=== Exercise instructions ===
Would you please restate all of the entries exactly, apart from the pictures?

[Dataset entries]
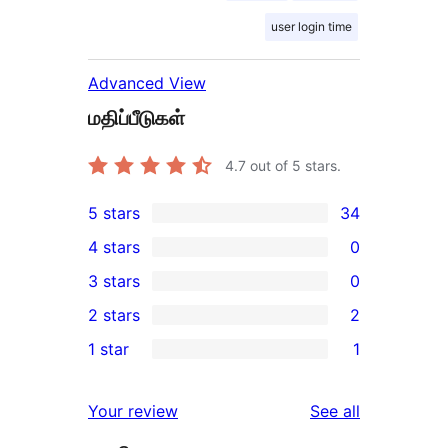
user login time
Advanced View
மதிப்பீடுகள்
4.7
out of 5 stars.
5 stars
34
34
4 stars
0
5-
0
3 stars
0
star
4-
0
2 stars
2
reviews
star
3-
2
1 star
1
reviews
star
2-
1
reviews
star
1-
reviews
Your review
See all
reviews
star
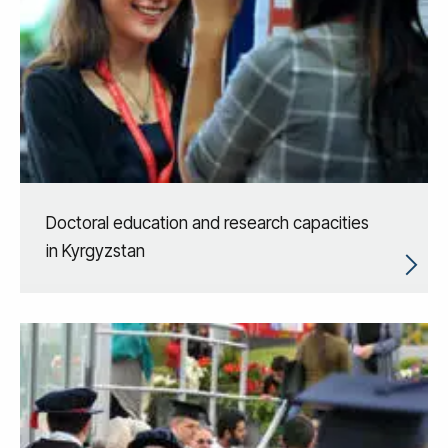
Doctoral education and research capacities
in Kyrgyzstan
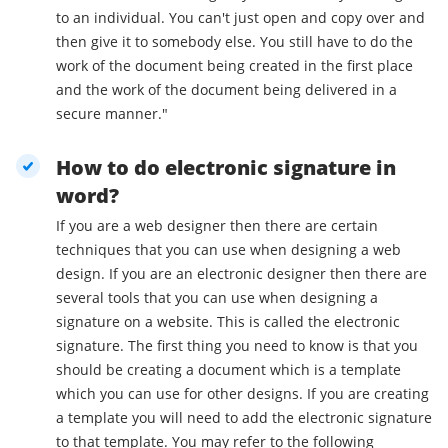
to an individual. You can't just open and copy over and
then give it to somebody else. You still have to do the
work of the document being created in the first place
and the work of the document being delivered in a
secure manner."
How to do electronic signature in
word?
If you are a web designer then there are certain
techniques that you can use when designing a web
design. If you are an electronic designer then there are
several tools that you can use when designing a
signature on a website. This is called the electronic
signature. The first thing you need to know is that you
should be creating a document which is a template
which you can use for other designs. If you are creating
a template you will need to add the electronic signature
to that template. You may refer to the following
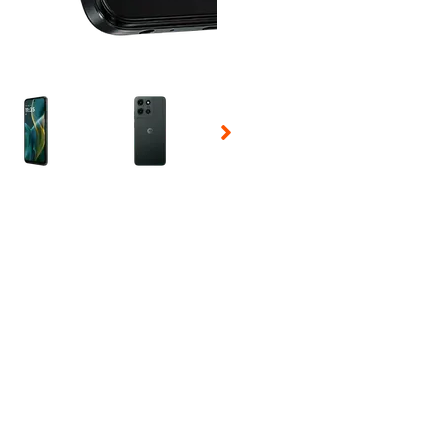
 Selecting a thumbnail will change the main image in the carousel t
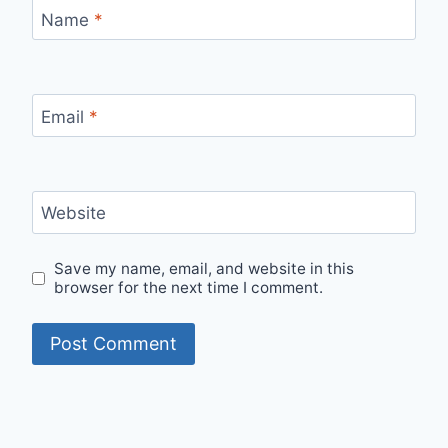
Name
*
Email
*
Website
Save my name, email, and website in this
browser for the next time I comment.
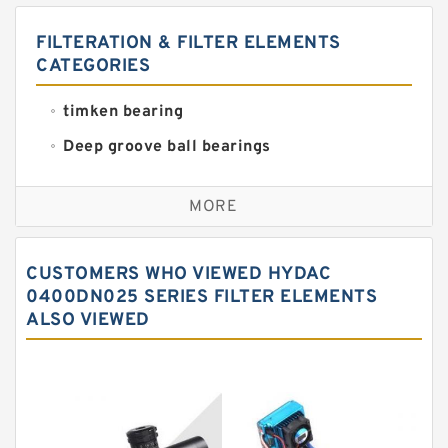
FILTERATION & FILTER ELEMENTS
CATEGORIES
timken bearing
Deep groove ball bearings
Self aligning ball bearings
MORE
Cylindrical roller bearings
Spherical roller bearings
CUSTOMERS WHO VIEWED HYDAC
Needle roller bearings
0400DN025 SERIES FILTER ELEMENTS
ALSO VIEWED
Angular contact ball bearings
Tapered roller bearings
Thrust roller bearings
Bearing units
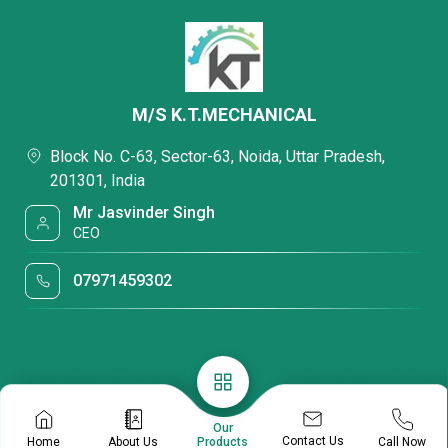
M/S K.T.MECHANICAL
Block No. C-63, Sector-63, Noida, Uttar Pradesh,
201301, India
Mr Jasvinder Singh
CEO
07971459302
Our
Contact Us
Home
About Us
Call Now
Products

=== Task response ===
user login time
Advanced View
மதிப்பீடுகள்
4.7
out of 5 stars.
5 stars
34
34
4 stars
0
5-
0
3 stars
0
star
4-
0
2 stars
2
reviews
star
3-
2
1 star
1
reviews
star
2-
1
reviews
star
1-
reviews
Your review
See all
reviews
star
Doctoral education and research capacities
in Kyrgyzstan
to an individual. You can't just open and copy over and
then give it to somebody else. You still have to do the
work of the document being created in the first place
and the work of the document being delivered in a
secure manner."
How to do electronic signature in
word?
If you are a web designer then there are certain
techniques that you can use when designing a web
design. If you are an electronic designer then there are
several tools that you can use when designing a
signature on a website. This is called the electronic
signature. The first thing you need to know is that you
should be creating a document which is a template
which you can use for other designs. If you are creating
a template you will need to add the electronic signature
to that template. You may refer to the following
 Selecting a thumbnail will change the main image in the carousel t
Name
*
Email
*
Website
Save my name, email, and website in this
browser for the next time I comment.
FILTERATION & FILTER ELEMENTS
CATEGORIES
timken bearing
Deep groove ball bearings
Self aligning ball bearings
MORE
Cylindrical roller bearings
Spherical roller bearings
CUSTOMERS WHO VIEWED HYDAC
Needle roller bearings
0400DN025 SERIES FILTER ELEMENTS
ALSO VIEWED
Angular contact ball bearings
Tapered roller bearings
Thrust roller bearings
Bearing units
M/S K.T.MECHANICAL
Block No. C-63, Sector-63, Noida, Uttar Pradesh,
201301, India
Mr Jasvinder Singh
CEO
07971459302
Our
Contact Us
Home
About Us
Call Now
Products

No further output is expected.